Fredericton — It was revealed on Feb. 24 that Kevin Cormier, who was appointed executive director of the New Brunswick Public Library Service last week, has no library training or experience whatsoever, other than owning a library card and borrowing the odd snow day Lord of the Rings DVD.

The news, which sparked outrage not just across New Brunswick but also across the international library community, has prompted the provincial government to announce a new hiring initiative: the Cut Requirements, Or No Years of Service program (CRONYS), which will eliminate the need for job requirements and experience province-wide. The program will be rolled out across both the public and private sectors and will allow cross-mobility for workers.

Post-Secondary Education, Training and Labour Minister Trevor Holder is credited with creating the new program.

“First, I’d like to defend Cormier,” Holder said in a phone interview. “I believe Cormier’s skillset is consistent with the direction successful libraries are taking. I don’t believe it’s necessary for anyone to have relevant experience or education — anyone can do anything if they put their mind to it!

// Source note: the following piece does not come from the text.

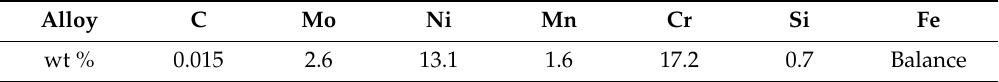
Table 3. Chemical composition of the metallic powder - Stainless Steel 316L.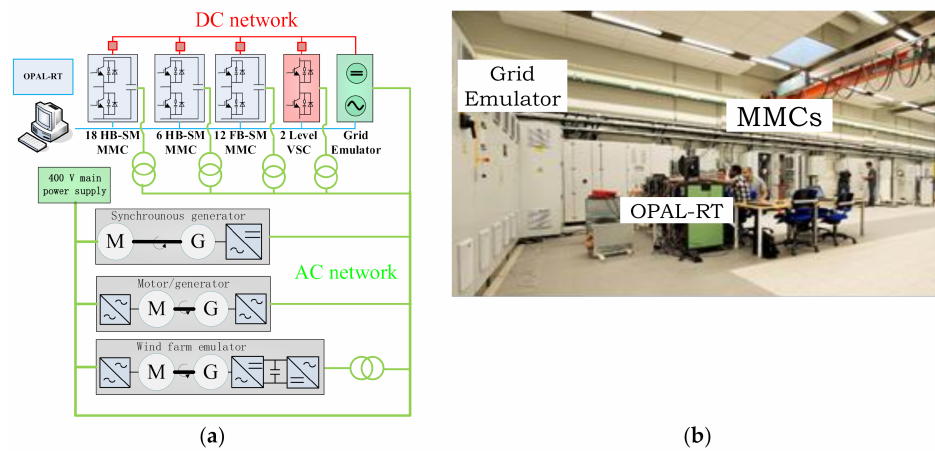
Figure 6. The experimental demonstrator. ( a ) Schematic diagram. ( b ) Configuration.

“In regards to the new program: I initially just wanted to level the playing field in an effort to help reduce public contention over the Cormier issue,” stated Holder. “But then I realized it would be a great way to let employees move around, both upward, downward, and laterally, to try out different careers.

“We don’t have the budget to create new jobs at the moment, but we can give New Brunswickers the ability to try something new and exciting, thus increasing the population’s job satisfaction. It’s a retention strategy, really.”

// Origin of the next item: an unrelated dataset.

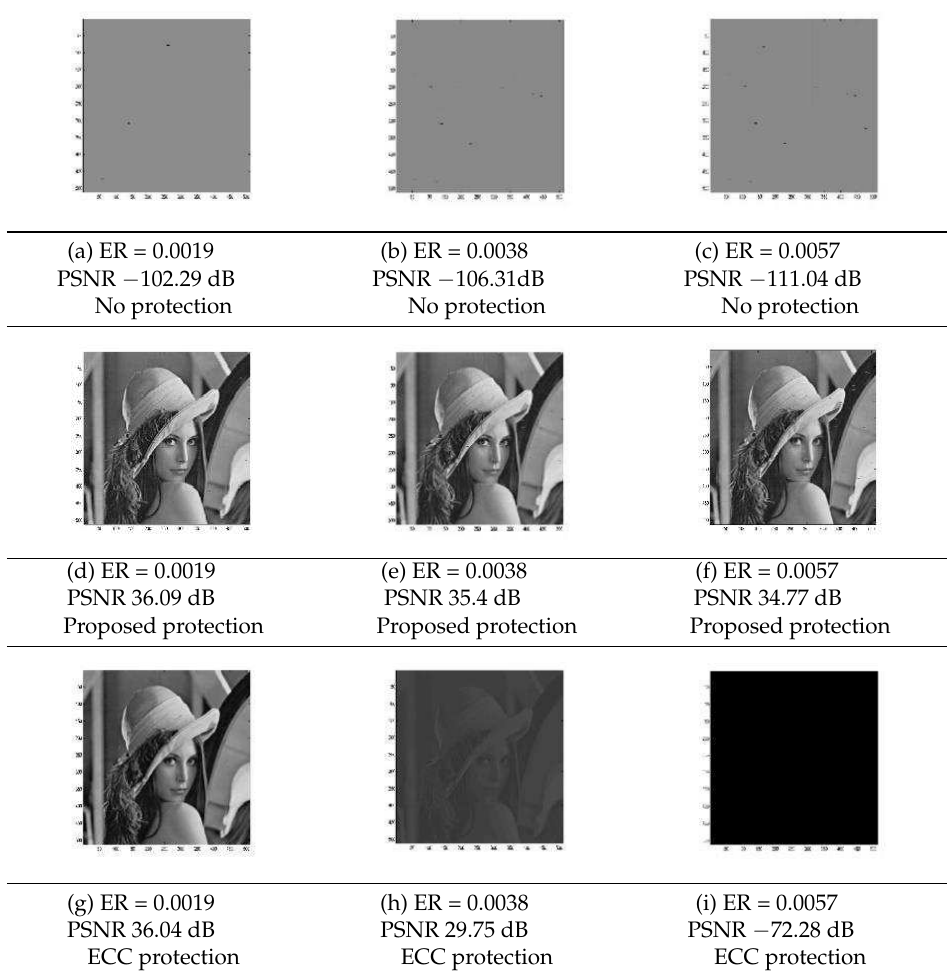
Table 2. Output images under different error injection rate and protection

Dr. Bonham, a surgeon at the DECH, expressed excitement over the new CRONYS Program. “My next door neighbour, John, drives a delivery truck for a living. Often, during intense surgeries, I envy John. He gets to drive around, drink coffee, and listen to tunes all day. Can you believe he gets paid for that?! I’d kind of like to move into that role now that I’m getting older, you know? I don’t even care about the money anymore; I just want to zone out and coast.”

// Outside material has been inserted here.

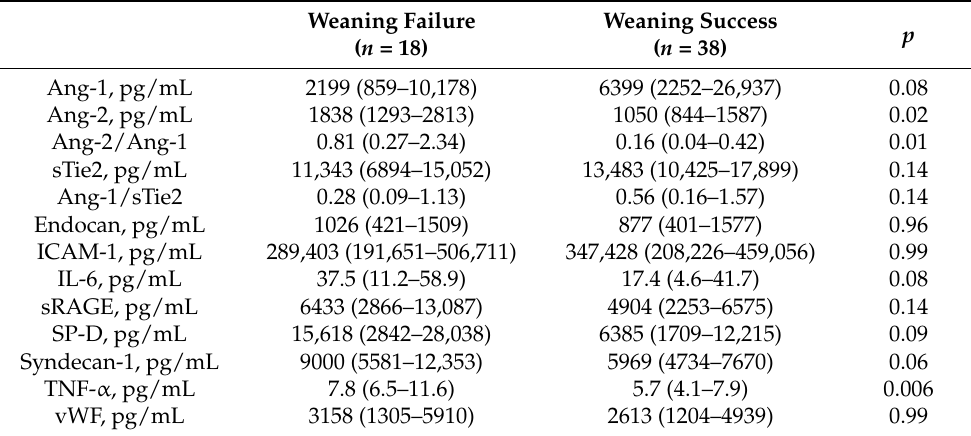
Table 2. Plasma biomarkers of endothelial/epithelial injury and inflammation.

Local Service New Brunswick workers were also thrilled about the prospect of switching careers. “We stand at a desk stamping papers under dim lighting for hours on end,” said 23-year-old SNB worker Andrea Phillips. “It’s soul-sucking work. I’d love to have the opportunity to be the CEO of a local Fortune 500 company, if there are any around here. Otherwise, I guess I could settle for the role of a startup founder. That would be a super cool job to jump into, I think. Wait, what’s a startup?”

Working closely with Premier Blaine Higgs, Minister Holder has even devised a plan to deal with the intense competition that will likely ensue following the rollout of the program. He explained:

“Cormier, who was appointed through a Corporate Talent Management Program (CTM), was the second individual to go through that program, myself being the first. It runs in conjunction with our highly successful Refer-a-Friend or Family Member program (RFFM), which we plan to implement alongside CRONYS. Those individuals referred to positions through friends or family will be chosen first for jobs — no experience necessary.”

Premier Higgs released a brief statement to the public, noting that, “in such a friend- and family-focused province, it just makes sense to give all New Brunswickers equal opportunities to try any career, no experience necessary, through trusted friend and family referrals, of course.”

When asked whether elected officials will be eligible for the CRONYS and RFFM programs, a spokesperson for Premier Higgs’s office replied, “Well, off the record, similar programs have been running for our elected officials since New Brunswick entered into Confederation, so no changes will be needed there.”

  1. I wanted to work at Four Father’s Library in Amherst, NS, but staff told me I needed a master’s degree for that.

  2. God help us…. Signed former Athiest.